他身后的两个归一议会成员同时出手。
一人抬手,空间如同被无形的大手揉捏般扭曲,试图将铜币封入凝固的空间囚笼。
另一人则念诵着某种古老的咒文,空气中浮现出无数暗金色的锁链,缠绕向铜币。
但铜币周围的星图仿佛有生命般,自动展开防御。
连接各个世界的光线猛然亮起,化作无数道锋利的光刃,斩向空间囚笼和暗金锁链。
“嗤嗤嗤——”
空间被切割,锁链被斩断。
两个死兆级巅峰的全力出手,竟然被一枚小小的铜币轻易化解!
“果然……”影主眼中闪过一丝狂热,“传说中由‘原初铸造者’打造的‘万界之钥’,确实蕴含着超越我们理解的力量!”
他不再保留,双手结印,额头裂开一道缝隙——不是梅耶夫那种第三只眼,而是一个纯粹的、漆黑的“空洞”。空洞中,流淌出粘稠的、如同液态黑暗的物质。
“虚空吞噬。”
液态黑暗涌向铜币。
这一次,星图的防御不再那么有效。黑暗所过之处,光线如同被污染般消融。
铜币的旋转速度开始变慢,表面的光芒也开始明灭不定。
神钰君和玄镜想要帮忙,但另外两个归一议会成员已经锁定了她们。
“别碍事。”其中一人冷冷地说,抬手间,无数暗金色的法则之线从虚空中浮现,缠绕向两人。
那是比梅耶夫的血脉污染更加纯粹、更加本质的法则攻击。
每一根线都代表着一道被扭曲的世界法则,一旦被缠上,轻则力量被封禁,重则灵魂被同化。

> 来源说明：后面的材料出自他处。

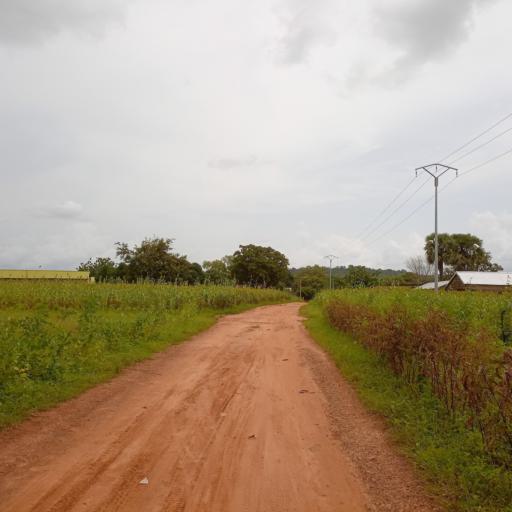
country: TG
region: Savanes
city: Dapaong
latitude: 10.8037
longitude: 0.0289
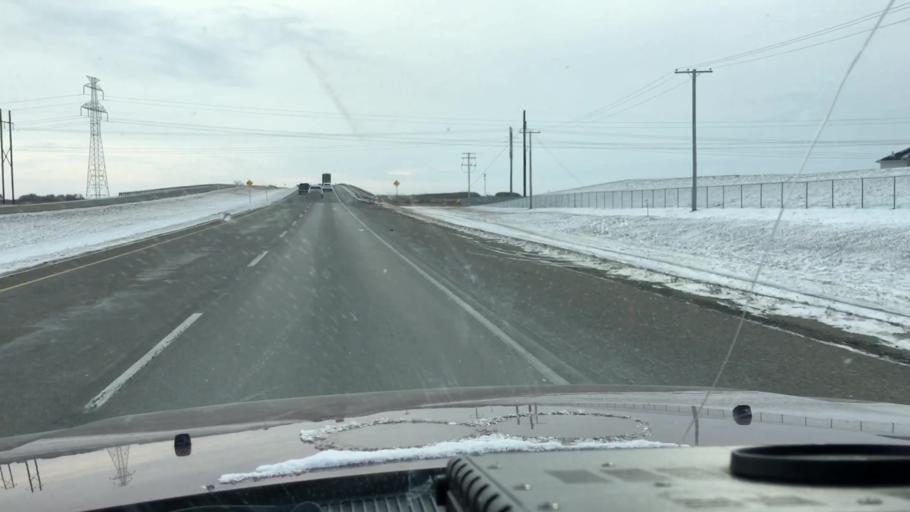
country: CA
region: Saskatchewan
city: Saskatoon
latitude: 52.0736
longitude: -106.6044
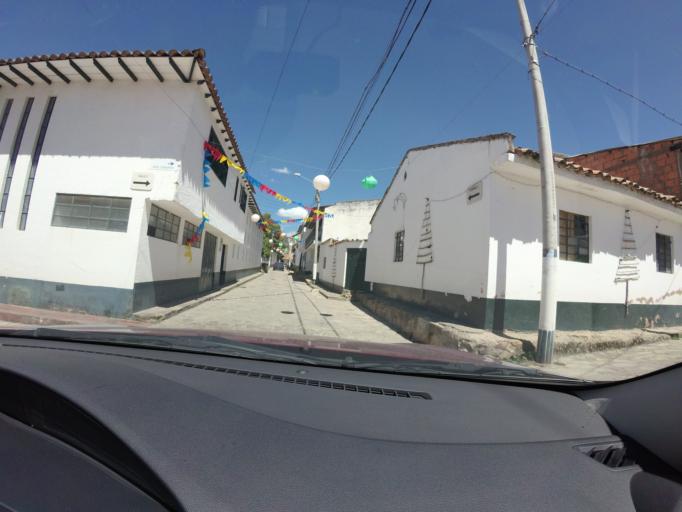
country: CO
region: Cundinamarca
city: Cucunuba
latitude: 5.2488
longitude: -73.7667
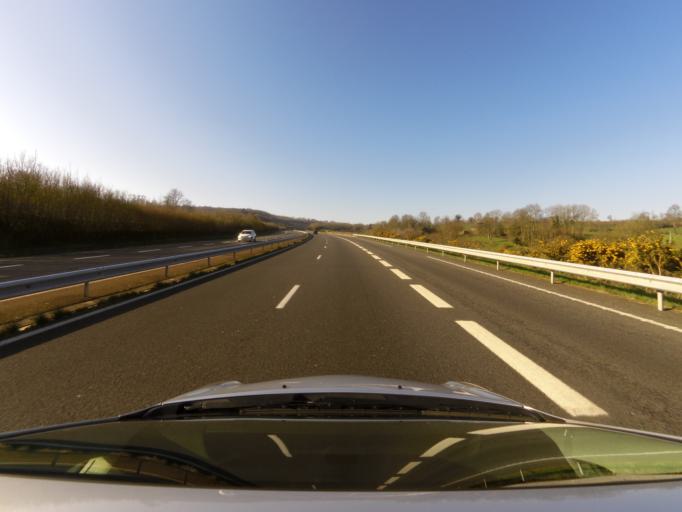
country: FR
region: Lower Normandy
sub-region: Departement de la Manche
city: Tessy-sur-Vire
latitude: 48.9330
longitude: -1.0727
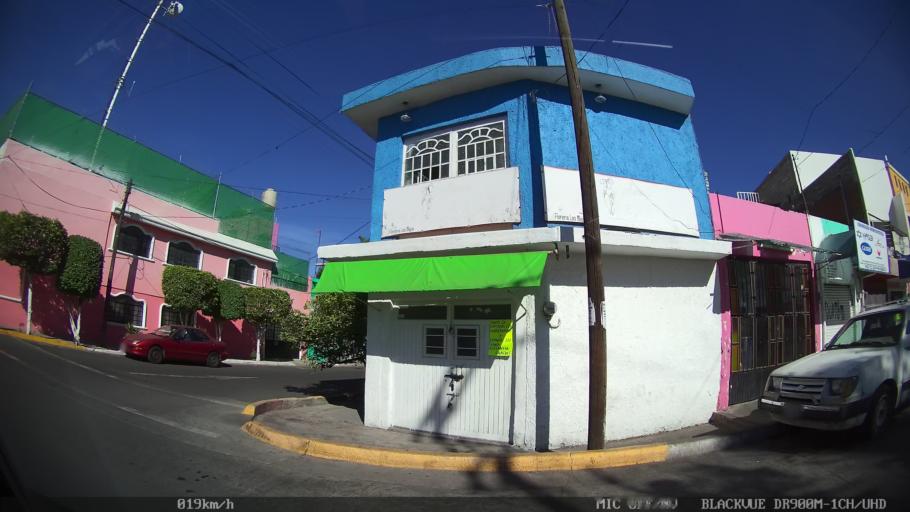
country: MX
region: Jalisco
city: Tlaquepaque
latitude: 20.6900
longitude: -103.2782
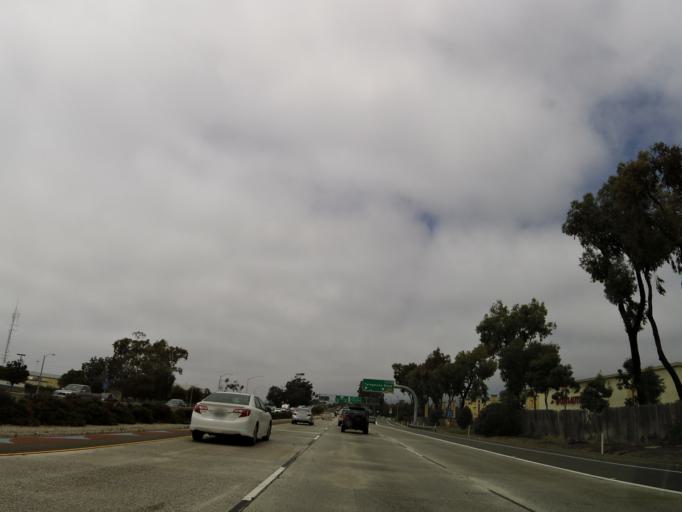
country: US
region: California
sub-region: Ventura County
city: El Rio
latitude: 34.2605
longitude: -119.2269
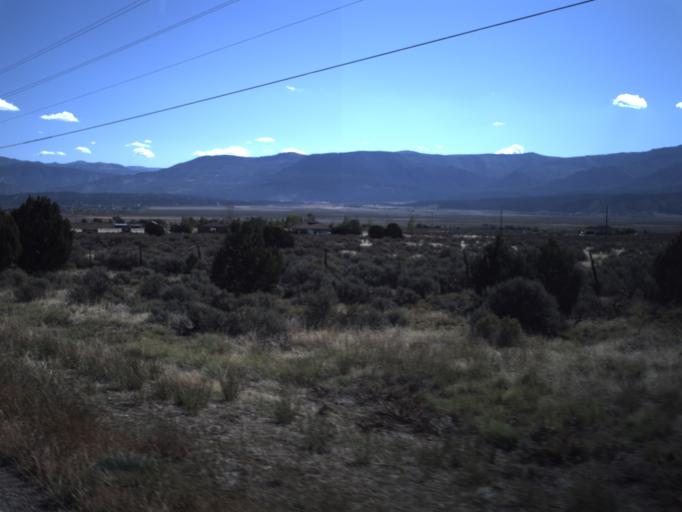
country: US
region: Utah
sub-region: Iron County
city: Cedar City
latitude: 37.6457
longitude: -113.2433
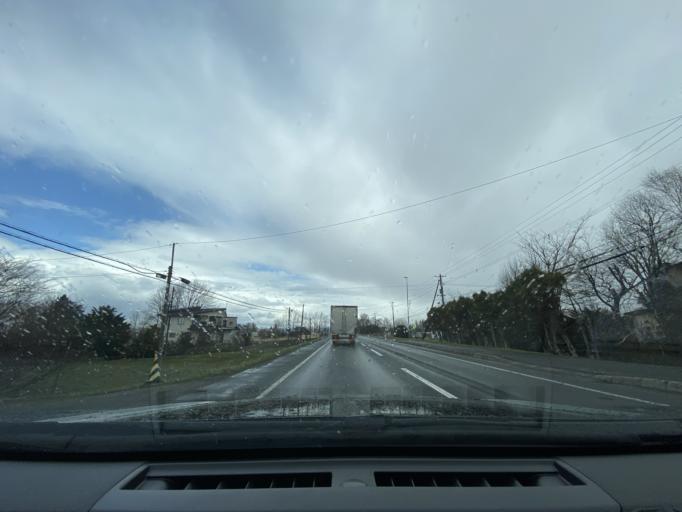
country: JP
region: Hokkaido
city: Fukagawa
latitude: 43.6873
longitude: 142.0500
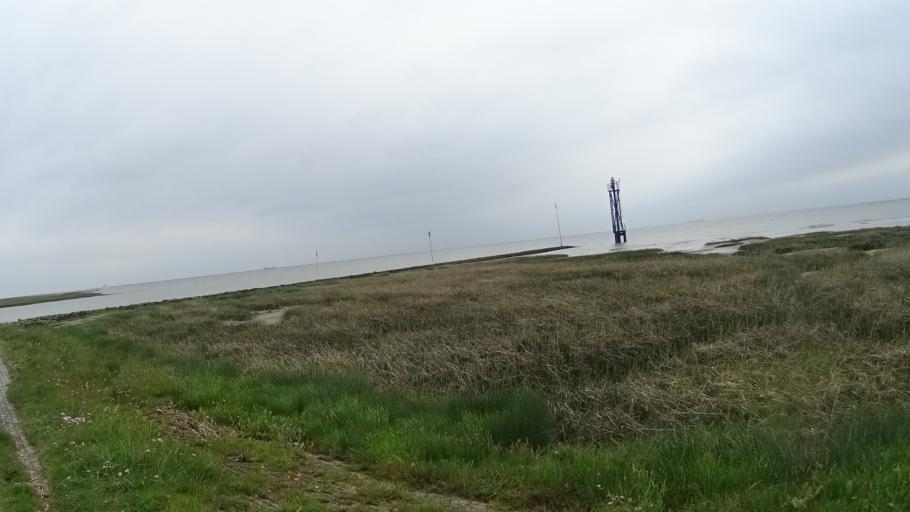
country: DE
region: Lower Saxony
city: Butjadingen
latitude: 53.5985
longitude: 8.3576
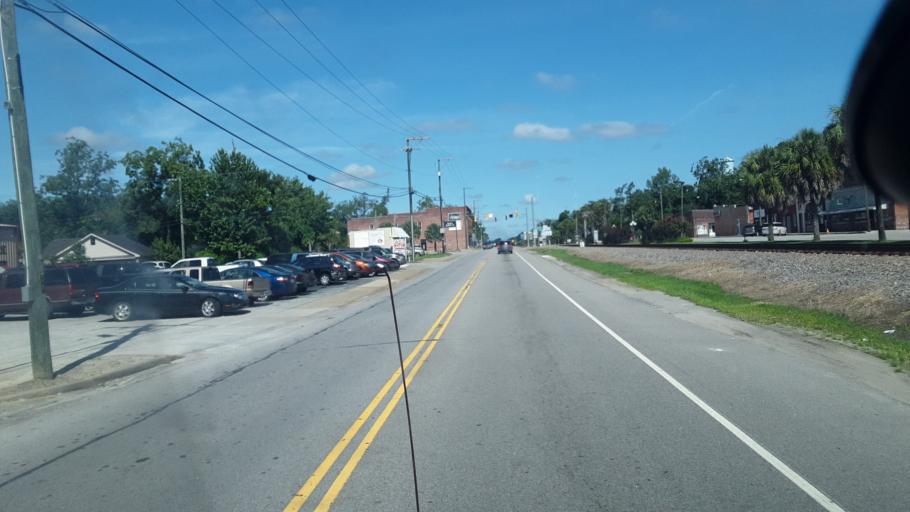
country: US
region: South Carolina
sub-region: Hampton County
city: Varnville
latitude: 32.8494
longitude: -81.0791
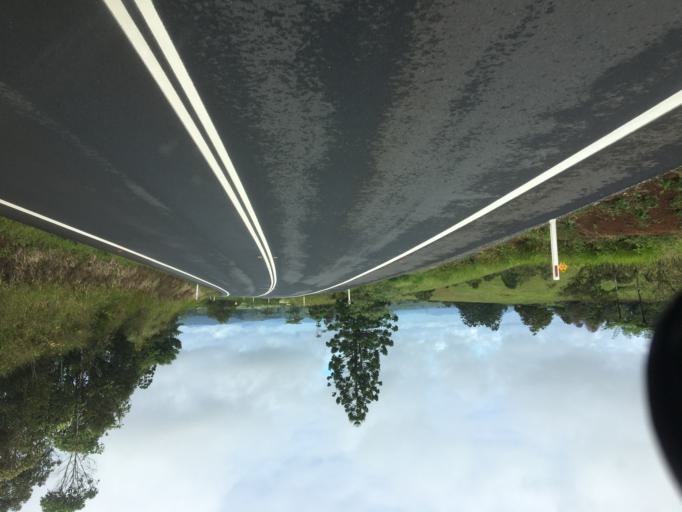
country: AU
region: Queensland
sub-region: Tablelands
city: Ravenshoe
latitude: -17.5054
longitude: 145.6304
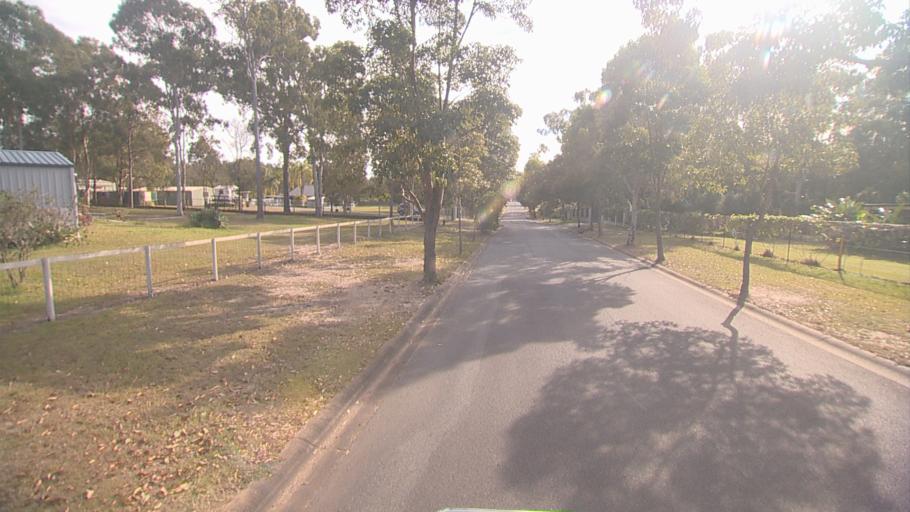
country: AU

玄镜咬牙,永夜领域收缩到极致,化作一件暗紫色的铠甲覆盖全身,勉强抵挡。
神钰君则更加艰难——她本就虚弱,此刻只能依靠永夜圣廷传承的几件护身圣器苦苦支撑。
眼看铜币就要被影主的虚空吞噬彻底污染——
“轰——!!!”
殿堂的青铜大门,被从外部暴力轰开!
一道淡金色的剑光,如同破晓的第一缕阳光,斩向影主!
“什么人?!”影主被迫中断施法,抬手撑起一道黑暗屏障。
剑光与屏障碰撞,爆发出刺目的光芒。待光芒散去,林奕的身影出现在门口。
他的状态比之前更糟——脸色苍白如纸,气息紊乱,握剑的手都在微微颤抖。
但那双四色瞳孔中的天平印记,却燃烧着前所未有的炽烈光芒。
“林奕?”神钰君惊讶,“你怎么……”
“铜币的波动太明显了。”林奕咬牙,一步步走进殿堂,“我在城墙上都能感觉到……有什么东西在‘呼唤’我。”
他看向悬浮在半空的铜币。
当他的目光触及铜币的瞬间,铜币突然停止了旋转,表面的光芒全部收敛,然后……缓缓飘向林奕。
仿佛找到了真正的主人。
“不可能!”影主失声,“万界之钥只会回应‘原初铸造者’的血脉!你怎么可能……”
他的话戛然而止。
因为他看到了林奕眼中那枚天平印记。
更准确说,是看到了天平印记深处,那一缕几乎看不见的、淡金色的……古老纹路。
那是永恒王传承的核心,也是永恒王血脉的标志。
而永恒王的血脉,源自……
“原初铸造者。”影主喃喃,“永恒王……竟然是原初铸造者的后裔?”
这个发现让他陷入了短暂的震惊。
而林奕已经握住了铜币。
入手温润,仿佛握着一枚有生命的卵。
他能清晰地感觉到,铜币内部那缕古老的意识波动,正在与自己的灵魂共鸣——不是语言上的交流,而是一种更本质的“认同”。
仿佛在说:你终于来了。
“铜币给我。”林奕看向影主,“然后,滚出永恒之域。”
影主从震惊中恢复,脸色阴沉下来。
“就算你是原初铸造者的后裔,现在的你……太弱了。”他冷声道,“刚踏入死兆级门槛,灵魂重伤,力量十不存一。你以为拿着万界之钥,就能吓退我们?”
他再次抬手,虚空吞噬重新凝聚。
但这一次,林奕没有退缩。
他将铜币按在胸口。
四相循环全力运转,破晓之力疯狂注入铜币。
铜币开始发光,不是之前那种投射星图的光芒,而是一种更加内敛、更加深邃的……淡金色光芒。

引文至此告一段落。